Causas Comunes de la Privación del Sueño

Son muchas las razones por las que no se puede dormir bien por la noche, desde los hábitos diarios y el entorno de sueño hasta interrupciones en la rutina normal debidas al estrés, viajes o alguna enfermedad.

Factores Psicológicos y de Estilo de Vida

  • Estrés y preocupación no regulados: en tiempos turbulentos, el estrés laboral, financiero o personal puede generar pensamientos ansiosos que no se manifiestan hasta el momento de acostarse.
  • Exceso de obligaciones: responsabilidades laborales, familiares o sociales pueden reducir el tiempo disponible para el descanso.
  • Malos hábitos diarios o entorno inadecuado: el origen de un sueño insuficiente o de baja calidad a menudo proviene del comportamiento durante el día.
  • Trabajo por turnos: puede alterar los ritmos circadianos o el ciclo sueño-vigilia de 24 horas, causando aturdimiento y cansancio.
  • Consumo de sustancias: aunque el alcohol puede ayudar a conciliar el sueño más rápidamente, también lo altera al empeorar los ronquidos, interrumpir la fase reparadora del sueño MOR y despertar antes de lo normal. La cafeína y los alimentos dulces también pueden impactar negativamente.

Condiciones Médicas y Otros Factores

  • Problemas médicos: el dolor físico, la acidez, la enfermedad tiroidea o problemas de salud mental como la depresión, la ansiedad o el trastorno bipolar pueden ser causas subyacentes.
  • Trastornos del sueño: como el insomnio.
  • Enfermedades específicas: los adultos mayores con demencia suelen experimentar un sueño fragmentado, y casos de COVID de larga duración también se han relacionado con un sueño deficiente.
  • Deberes como cuidador: la responsabilidad de cuidar a otra persona puede limitar significativamente las horas de sueño.

Estrategias para Mejorar el Sueño y la Calidad de Vida

Si regularmente se despierta sintiéndose cansado y sin energía, es momento de tomar medidas para conseguir el descanso necesario.

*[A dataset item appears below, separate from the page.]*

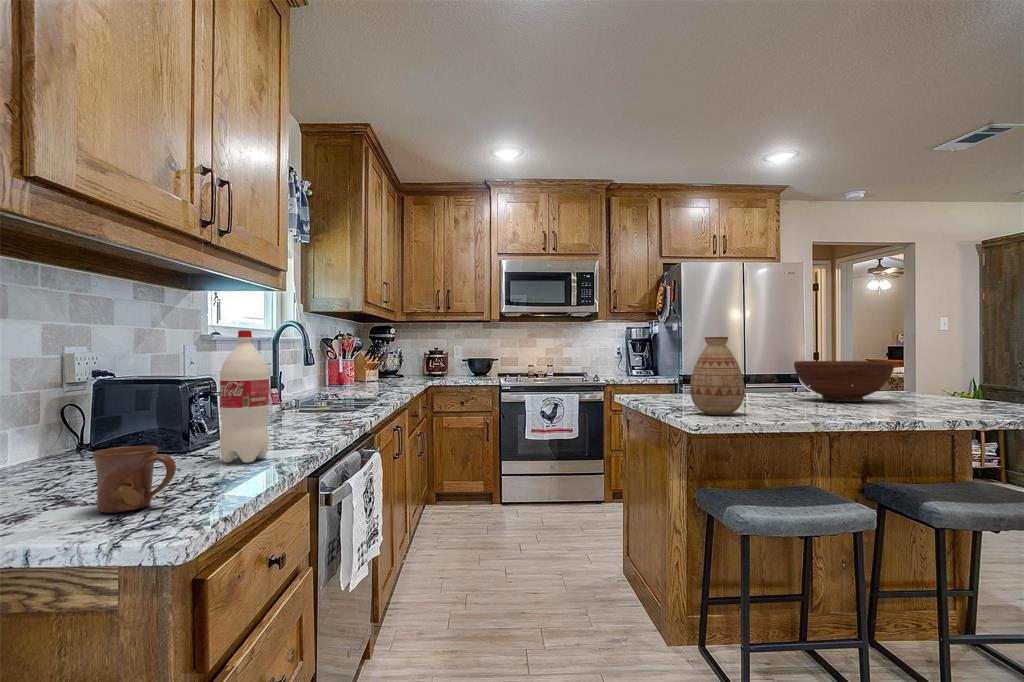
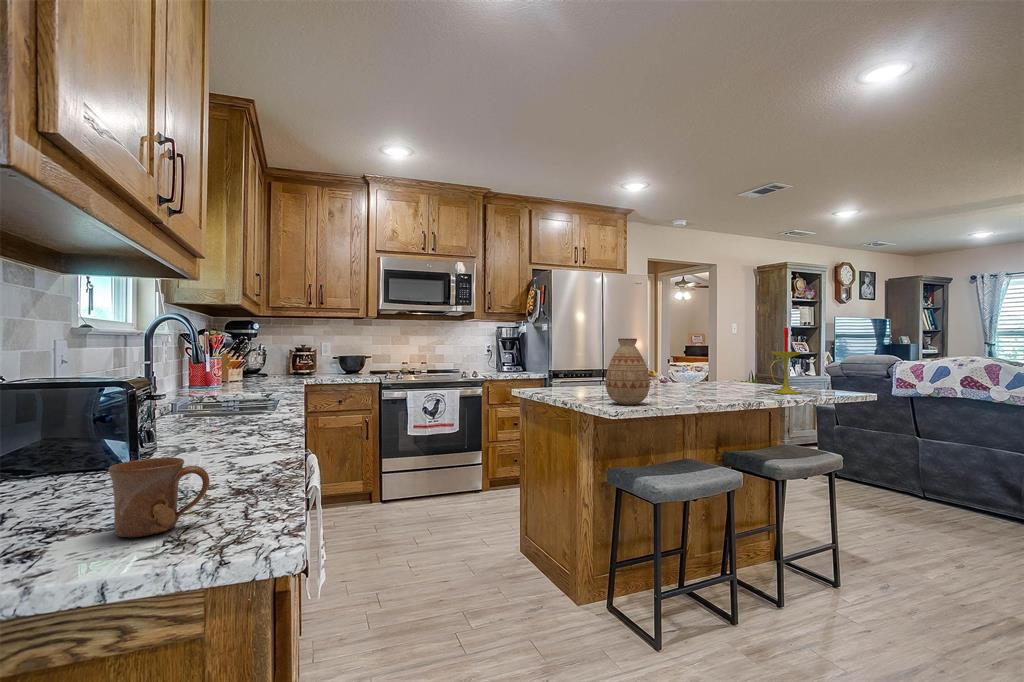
candle: none [943,317,994,409] -> present [770,328,801,394]
bottle: present [220,330,269,463] -> none [187,326,244,474]
fruit bowl: present [794,361,894,402] -> none [662,358,734,391]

Es tentador recurrir a somníferos, pero aunque pueden ser útiles a corto plazo, no son una cura y no abordan las causas subyacentes del problema, pudiendo incluso empeorar los síntomas con el tiempo.

Hábitos y Rutinas Diarias

  • Utilice un diario del sueño: registrar los patrones de sueño y los hábitos diarios puede ayudar a identificar la causa de la privación del sueño.
  • Mantenga un horario de sueño regular: acuéstese y levántese aproximadamente a la misma hora todos los días, incluso los fines de semana.
  • Calme su mente ansiosa por la noche: evite pantallas, trabajo y conversaciones estresantes justo antes de irse a dormir. Desarrolle una rutina relajante, como leer, escuchar música suave o meditar.
  • Posponga las preocupaciones: si se queda despierto por la noche angustiado, anote brevemente sus preocupaciones en un papel y permítase posponerlas hasta el día siguiente.
  • Maneje el estrés: identifique y gestione las fuentes de estrés en su vida.
  • Haga ejercicio de manera regular: el ejercicio no solo es un excelente liberador de estrés, sino que también mejora el estado de ánimo y alivia los síntomas de muchos trastornos del sueño.
  • Cuide lo que come y bebe: evite muchos alimentos dulces, alcohol y cafeína, especialmente por la tarde y noche, ya que pueden alterar su sueño.
  • Expóngase a la luz solar: obtenga luz natural durante el día, en especial por la mañana, y minimice la exposición a luces artificiales y pantallas de dispositivos electrónicos al menos dos horas antes de dormir.

Adaptaciones del Entorno y Apoyo

  • Mejore el entorno en el que duerme: asegúrese de que su dormitorio sea oscuro, silencioso, fresco y cómodo. Una almohada nueva, un colchón o una cama ajustable pueden aumentar la comodidad.
  • Reduzca el impacto del trabajo por turnos: regule su ciclo de sueño-vigilia utilizando luces brillantes para aumentar su exposición a la luz mientras trabaja y limitándola cuando esté en casa y sea hora de dormir.
  • Obtenga apoyo para cuidadores: si es un cuidador, busque redes de apoyo para evitar el agotamiento, que comprometerá tanto su salud como la de la persona a la que cuida.

Cuándo Buscar Ayuda Profesional

Si sospecha que existe una causa médica para su privación del sueño o si las estrategias de autoayuda no son suficientes, busque ayuda profesional. Un médico o un terapeuta pueden diagnosticar trastornos del sueño subyacentes o condiciones de salud mental y ofrecer tratamientos adecuados.